INPUT DATA Start Marker

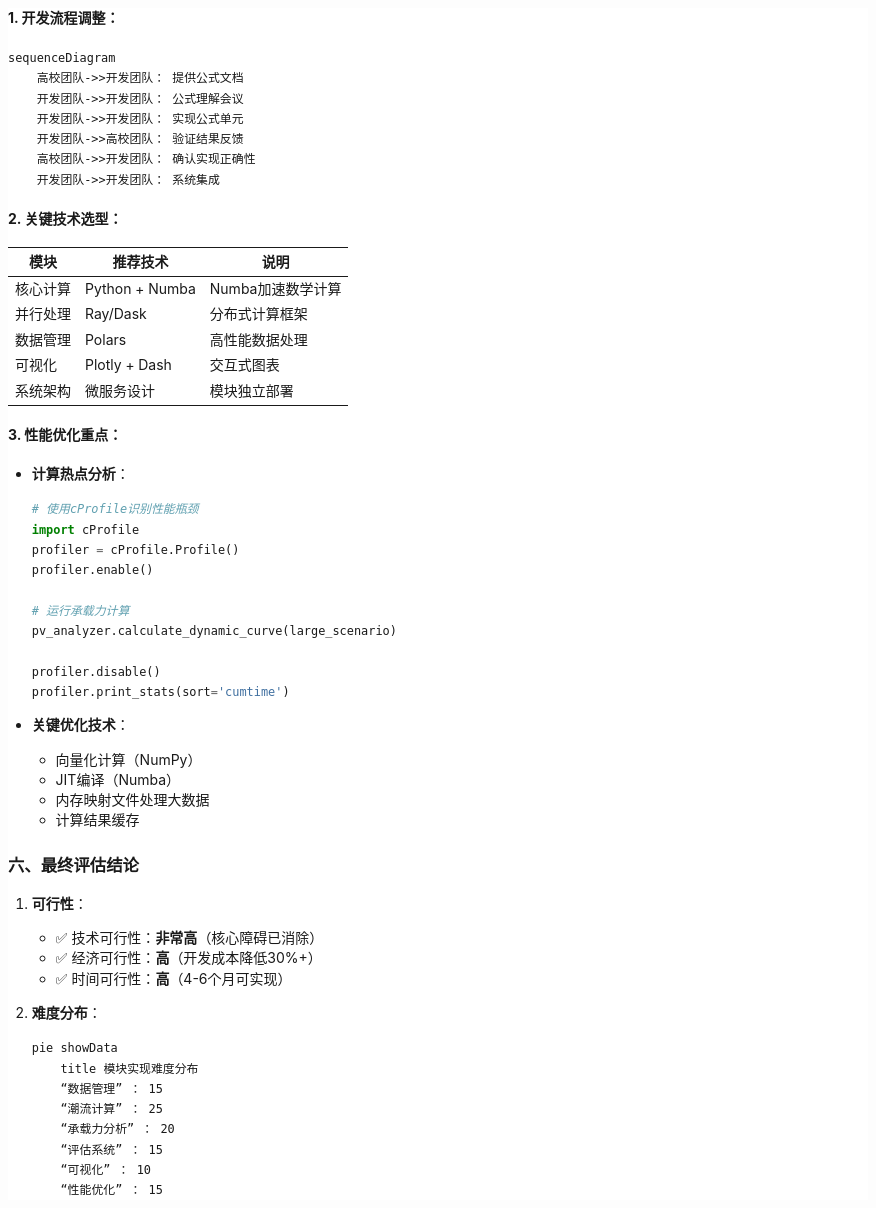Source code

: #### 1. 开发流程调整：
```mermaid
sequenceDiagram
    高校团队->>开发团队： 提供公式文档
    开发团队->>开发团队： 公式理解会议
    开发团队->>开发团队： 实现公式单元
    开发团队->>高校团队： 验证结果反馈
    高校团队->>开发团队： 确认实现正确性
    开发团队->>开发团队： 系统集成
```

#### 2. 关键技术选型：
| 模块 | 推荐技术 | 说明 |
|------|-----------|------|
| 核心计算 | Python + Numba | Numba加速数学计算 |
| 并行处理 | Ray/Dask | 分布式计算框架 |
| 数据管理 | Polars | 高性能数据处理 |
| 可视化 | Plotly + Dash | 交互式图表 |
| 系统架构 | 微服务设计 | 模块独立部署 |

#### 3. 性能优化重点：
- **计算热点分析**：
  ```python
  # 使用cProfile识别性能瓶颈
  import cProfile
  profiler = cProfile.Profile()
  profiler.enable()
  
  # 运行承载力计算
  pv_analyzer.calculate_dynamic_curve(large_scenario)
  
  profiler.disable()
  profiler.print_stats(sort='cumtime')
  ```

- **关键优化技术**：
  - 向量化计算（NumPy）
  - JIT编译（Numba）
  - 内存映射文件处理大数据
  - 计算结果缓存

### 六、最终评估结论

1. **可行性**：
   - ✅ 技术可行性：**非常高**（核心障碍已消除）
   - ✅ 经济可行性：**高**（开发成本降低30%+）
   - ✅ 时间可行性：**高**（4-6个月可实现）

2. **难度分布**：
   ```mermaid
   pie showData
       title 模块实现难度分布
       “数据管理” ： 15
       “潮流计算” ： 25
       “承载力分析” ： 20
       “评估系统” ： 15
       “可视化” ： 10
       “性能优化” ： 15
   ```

INPUT DATA End Marker
INPUT DATA Start Marker

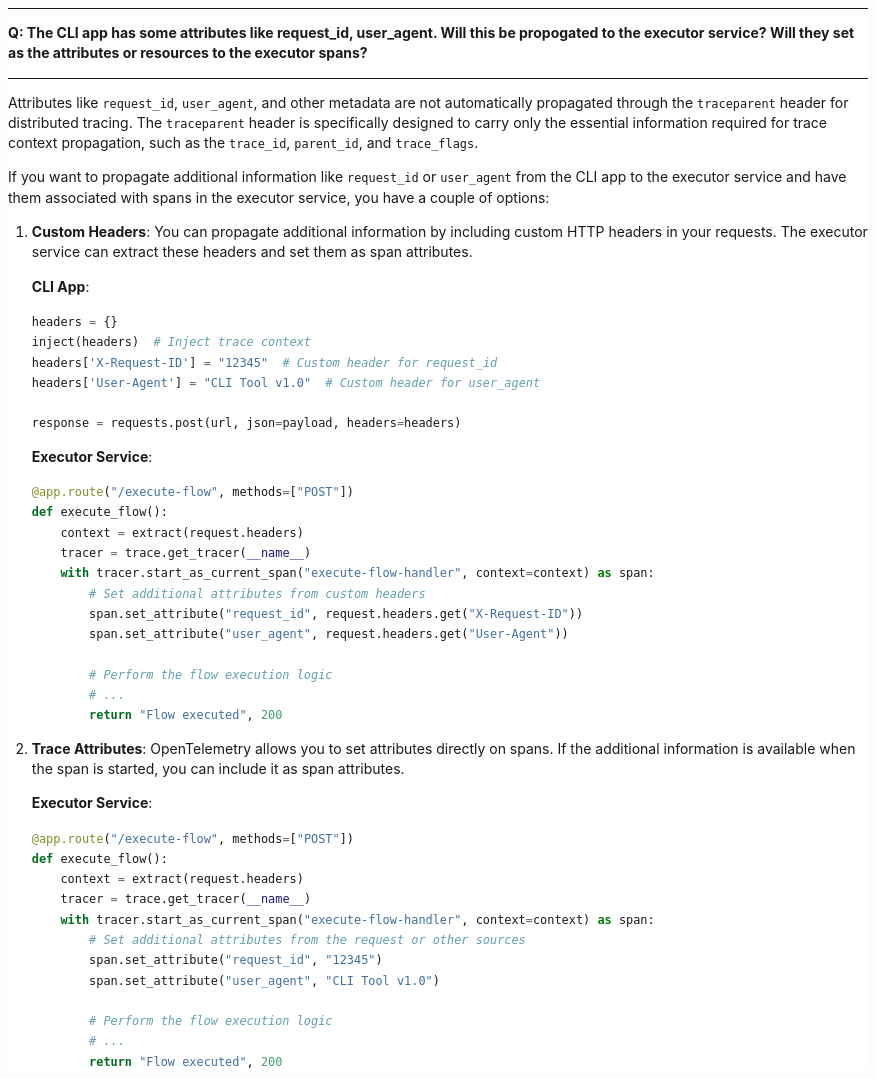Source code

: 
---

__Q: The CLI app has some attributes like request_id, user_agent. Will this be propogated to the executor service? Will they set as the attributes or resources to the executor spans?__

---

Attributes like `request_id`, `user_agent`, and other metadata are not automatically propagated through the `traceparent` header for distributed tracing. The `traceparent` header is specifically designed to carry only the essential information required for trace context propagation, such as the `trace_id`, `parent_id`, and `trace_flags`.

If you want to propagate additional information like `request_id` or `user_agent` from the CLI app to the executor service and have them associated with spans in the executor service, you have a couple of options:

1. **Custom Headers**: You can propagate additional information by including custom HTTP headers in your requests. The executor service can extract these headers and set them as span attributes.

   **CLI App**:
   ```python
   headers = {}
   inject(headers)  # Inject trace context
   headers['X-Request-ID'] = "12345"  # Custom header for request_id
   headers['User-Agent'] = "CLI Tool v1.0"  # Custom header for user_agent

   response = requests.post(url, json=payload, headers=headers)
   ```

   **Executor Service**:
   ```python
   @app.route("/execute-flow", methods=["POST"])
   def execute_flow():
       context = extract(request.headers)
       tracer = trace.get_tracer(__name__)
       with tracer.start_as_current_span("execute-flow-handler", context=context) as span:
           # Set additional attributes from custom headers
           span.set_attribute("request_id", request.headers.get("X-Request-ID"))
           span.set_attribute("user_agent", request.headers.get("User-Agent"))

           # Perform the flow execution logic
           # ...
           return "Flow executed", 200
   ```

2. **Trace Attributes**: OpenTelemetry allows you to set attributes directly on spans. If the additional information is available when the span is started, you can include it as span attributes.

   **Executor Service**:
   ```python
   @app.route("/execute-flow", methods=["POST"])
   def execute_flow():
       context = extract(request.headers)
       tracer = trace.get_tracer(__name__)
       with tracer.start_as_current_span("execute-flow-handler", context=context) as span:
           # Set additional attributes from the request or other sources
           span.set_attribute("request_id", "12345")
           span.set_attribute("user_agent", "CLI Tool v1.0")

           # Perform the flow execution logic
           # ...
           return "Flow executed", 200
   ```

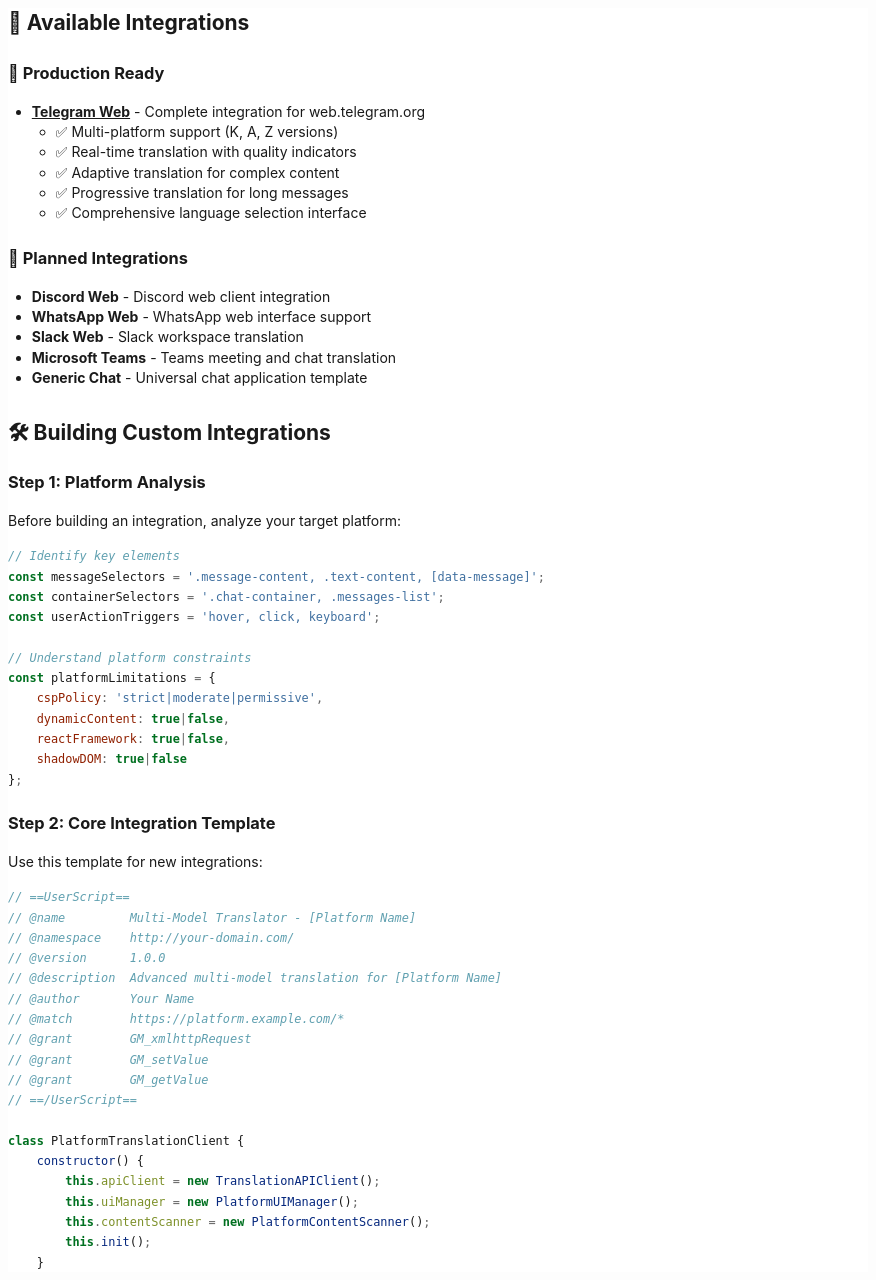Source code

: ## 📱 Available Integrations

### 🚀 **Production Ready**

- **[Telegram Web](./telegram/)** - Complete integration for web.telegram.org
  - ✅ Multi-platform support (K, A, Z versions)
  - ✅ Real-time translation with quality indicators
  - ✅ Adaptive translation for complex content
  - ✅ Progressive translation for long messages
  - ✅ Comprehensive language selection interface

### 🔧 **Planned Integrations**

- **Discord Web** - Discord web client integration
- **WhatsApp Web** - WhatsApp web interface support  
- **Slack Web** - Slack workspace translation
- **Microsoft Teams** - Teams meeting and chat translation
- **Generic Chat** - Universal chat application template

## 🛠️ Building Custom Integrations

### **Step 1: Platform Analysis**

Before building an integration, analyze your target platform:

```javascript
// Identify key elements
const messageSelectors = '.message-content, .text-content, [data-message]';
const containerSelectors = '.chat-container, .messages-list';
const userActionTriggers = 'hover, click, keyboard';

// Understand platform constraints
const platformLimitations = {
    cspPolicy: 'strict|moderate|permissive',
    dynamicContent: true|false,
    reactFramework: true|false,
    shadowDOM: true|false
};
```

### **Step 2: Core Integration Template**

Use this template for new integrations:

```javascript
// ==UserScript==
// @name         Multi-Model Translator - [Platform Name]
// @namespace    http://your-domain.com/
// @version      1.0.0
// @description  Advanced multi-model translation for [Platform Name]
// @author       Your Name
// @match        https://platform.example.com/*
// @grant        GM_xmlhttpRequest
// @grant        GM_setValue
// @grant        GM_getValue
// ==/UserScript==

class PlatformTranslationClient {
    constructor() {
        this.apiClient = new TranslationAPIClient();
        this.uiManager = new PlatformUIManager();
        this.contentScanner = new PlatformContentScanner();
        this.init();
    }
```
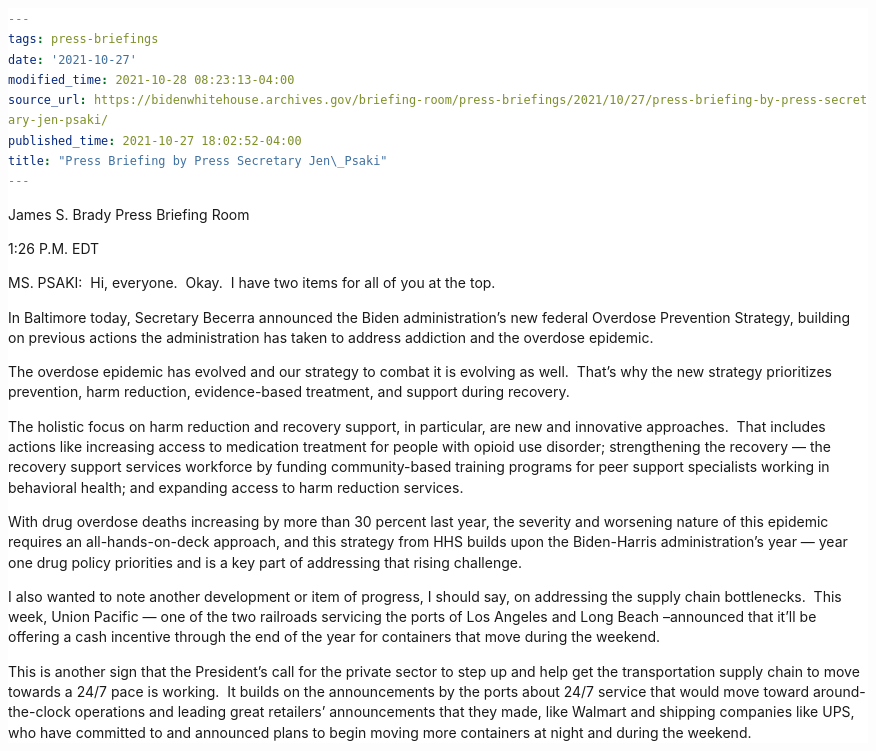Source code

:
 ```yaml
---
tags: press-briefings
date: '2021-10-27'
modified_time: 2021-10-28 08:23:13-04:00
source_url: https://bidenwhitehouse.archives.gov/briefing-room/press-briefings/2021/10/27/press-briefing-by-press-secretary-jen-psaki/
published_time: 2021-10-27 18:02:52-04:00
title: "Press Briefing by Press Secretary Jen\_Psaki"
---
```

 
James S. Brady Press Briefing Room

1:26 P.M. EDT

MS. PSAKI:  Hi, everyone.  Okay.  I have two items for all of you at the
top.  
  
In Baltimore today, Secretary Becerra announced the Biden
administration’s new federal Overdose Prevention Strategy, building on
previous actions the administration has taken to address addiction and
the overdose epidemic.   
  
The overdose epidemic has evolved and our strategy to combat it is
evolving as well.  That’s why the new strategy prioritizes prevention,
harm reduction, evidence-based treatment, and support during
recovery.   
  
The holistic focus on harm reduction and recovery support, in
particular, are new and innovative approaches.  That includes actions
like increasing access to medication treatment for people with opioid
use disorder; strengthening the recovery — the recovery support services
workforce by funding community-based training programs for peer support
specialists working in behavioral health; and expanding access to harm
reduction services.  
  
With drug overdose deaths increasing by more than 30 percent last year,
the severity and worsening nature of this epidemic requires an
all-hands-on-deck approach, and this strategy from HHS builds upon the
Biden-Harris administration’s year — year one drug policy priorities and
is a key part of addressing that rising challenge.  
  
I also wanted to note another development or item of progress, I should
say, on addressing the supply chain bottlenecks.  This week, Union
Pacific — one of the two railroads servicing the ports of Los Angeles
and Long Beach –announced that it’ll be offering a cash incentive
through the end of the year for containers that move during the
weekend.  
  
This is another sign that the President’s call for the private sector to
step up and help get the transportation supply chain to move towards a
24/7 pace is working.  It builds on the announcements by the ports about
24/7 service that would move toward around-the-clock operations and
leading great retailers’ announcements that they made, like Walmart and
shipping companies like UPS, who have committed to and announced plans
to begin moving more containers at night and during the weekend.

INPUT DATA End Marker

EXERCISE. List, from the entries above, every line in which the word "services" shows up.

EXERCISE SOLUTION.
use disorder; strengthening the recovery — the recovery support services
reduction services.  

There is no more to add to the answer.